(Extracted information Opens)

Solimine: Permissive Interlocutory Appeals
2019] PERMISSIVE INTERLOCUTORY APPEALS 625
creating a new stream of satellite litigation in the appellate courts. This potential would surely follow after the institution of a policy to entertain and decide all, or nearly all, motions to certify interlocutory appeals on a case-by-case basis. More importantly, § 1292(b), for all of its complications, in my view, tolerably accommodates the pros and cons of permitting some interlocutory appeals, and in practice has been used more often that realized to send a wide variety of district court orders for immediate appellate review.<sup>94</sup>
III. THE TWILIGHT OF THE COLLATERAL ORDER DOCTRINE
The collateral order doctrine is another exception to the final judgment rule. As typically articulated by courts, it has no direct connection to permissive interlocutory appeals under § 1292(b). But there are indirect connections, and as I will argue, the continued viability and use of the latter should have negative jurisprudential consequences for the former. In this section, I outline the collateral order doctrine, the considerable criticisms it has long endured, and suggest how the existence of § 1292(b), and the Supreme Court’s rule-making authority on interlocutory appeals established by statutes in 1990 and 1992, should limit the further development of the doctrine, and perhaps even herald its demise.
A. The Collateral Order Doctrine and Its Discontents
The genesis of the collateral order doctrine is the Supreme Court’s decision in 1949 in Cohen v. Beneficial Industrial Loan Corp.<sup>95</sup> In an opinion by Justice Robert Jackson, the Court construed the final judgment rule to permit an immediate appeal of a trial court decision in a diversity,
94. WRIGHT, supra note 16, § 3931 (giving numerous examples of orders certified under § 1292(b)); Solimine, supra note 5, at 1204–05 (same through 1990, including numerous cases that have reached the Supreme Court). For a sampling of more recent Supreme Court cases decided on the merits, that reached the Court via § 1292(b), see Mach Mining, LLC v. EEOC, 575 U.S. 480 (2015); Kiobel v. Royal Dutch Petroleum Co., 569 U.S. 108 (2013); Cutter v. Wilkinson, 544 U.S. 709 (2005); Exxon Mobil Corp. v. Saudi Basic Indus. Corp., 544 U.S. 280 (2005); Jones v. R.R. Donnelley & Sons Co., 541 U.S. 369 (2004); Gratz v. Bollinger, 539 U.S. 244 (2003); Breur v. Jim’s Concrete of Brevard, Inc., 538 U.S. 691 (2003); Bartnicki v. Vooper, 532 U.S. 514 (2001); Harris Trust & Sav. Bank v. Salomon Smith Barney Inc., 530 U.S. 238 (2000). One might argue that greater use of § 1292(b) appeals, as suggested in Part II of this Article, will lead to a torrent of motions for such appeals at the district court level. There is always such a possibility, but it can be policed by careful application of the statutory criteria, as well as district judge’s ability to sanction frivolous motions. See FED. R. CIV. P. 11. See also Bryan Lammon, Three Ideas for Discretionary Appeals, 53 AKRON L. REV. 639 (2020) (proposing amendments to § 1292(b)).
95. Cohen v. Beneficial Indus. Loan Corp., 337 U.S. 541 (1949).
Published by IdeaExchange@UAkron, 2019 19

(Extracted information Closes)

Exercise aim:
Repeat all the lines above verbatim.

Answer space:
Solimine: Permissive Interlocutory Appeals
2019] PERMISSIVE INTERLOCUTORY APPEALS 625
creating a new stream of satellite litigation in the appellate courts. This potential would surely follow after the institution of a policy to entertain and decide all, or nearly all, motions to certify interlocutory appeals on a case-by-case basis. More importantly, § 1292(b), for all of its complications, in my view, tolerably accommodates the pros and cons of permitting some interlocutory appeals, and in practice has been used more often that realized to send a wide variety of district court orders for immediate appellate review.<sup>94</sup>
III. THE TWILIGHT OF THE COLLATERAL ORDER DOCTRINE
The collateral order doctrine is another exception to the final judgment rule. As typically articulated by courts, it has no direct connection to permissive interlocutory appeals under § 1292(b). But there are indirect connections, and as I will argue, the continued viability and use of the latter should have negative jurisprudential consequences for the former. In this section, I outline the collateral order doctrine, the considerable criticisms it has long endured, and suggest how the existence of § 1292(b), and the Supreme Court’s rule-making authority on interlocutory appeals established by statutes in 1990 and 1992, should limit the further development of the doctrine, and perhaps even herald its demise.
A. The Collateral Order Doctrine and Its Discontents
The genesis of the collateral order doctrine is the Supreme Court’s decision in 1949 in Cohen v. Beneficial Industrial Loan Corp.<sup>95</sup> In an opinion by Justice Robert Jackson, the Court construed the final judgment rule to permit an immediate appeal of a trial court decision in a diversity,
94. WRIGHT, supra note 16, § 3931 (giving numerous examples of orders certified under § 1292(b)); Solimine, supra note 5, at 1204–05 (same through 1990, including numerous cases that have reached the Supreme Court). For a sampling of more recent Supreme Court cases decided on the merits, that reached the Court via § 1292(b), see Mach Mining, LLC v. EEOC, 575 U.S. 480 (2015); Kiobel v. Royal Dutch Petroleum Co., 569 U.S. 108 (2013); Cutter v. Wilkinson, 544 U.S. 709 (2005); Exxon Mobil Corp. v. Saudi Basic Indus. Corp., 544 U.S. 280 (2005); Jones v. R.R. Donnelley & Sons Co., 541 U.S. 369 (2004); Gratz v. Bollinger, 539 U.S. 244 (2003); Breur v. Jim’s Concrete of Brevard, Inc., 538 U.S. 691 (2003); Bartnicki v. Vooper, 532 U.S. 514 (2001); Harris Trust & Sav. Bank v. Salomon Smith Barney Inc., 530 U.S. 238 (2000). One might argue that greater use of § 1292(b) appeals, as suggested in Part II of this Article, will lead to a torrent of motions for such appeals at the district court level. There is always such a possibility, but it can be policed by careful application of the statutory criteria, as well as district judge’s ability to sanction frivolous motions. See FED. R. CIV. P. 11. See also Bryan Lammon, Three Ideas for Discretionary Appeals, 53 AKRON L. REV. 639 (2020) (proposing amendments to § 1292(b)).
95. Cohen v. Beneficial Indus. Loan Corp., 337 U.S. 541 (1949).
Published by IdeaExchange@UAkron, 2019 19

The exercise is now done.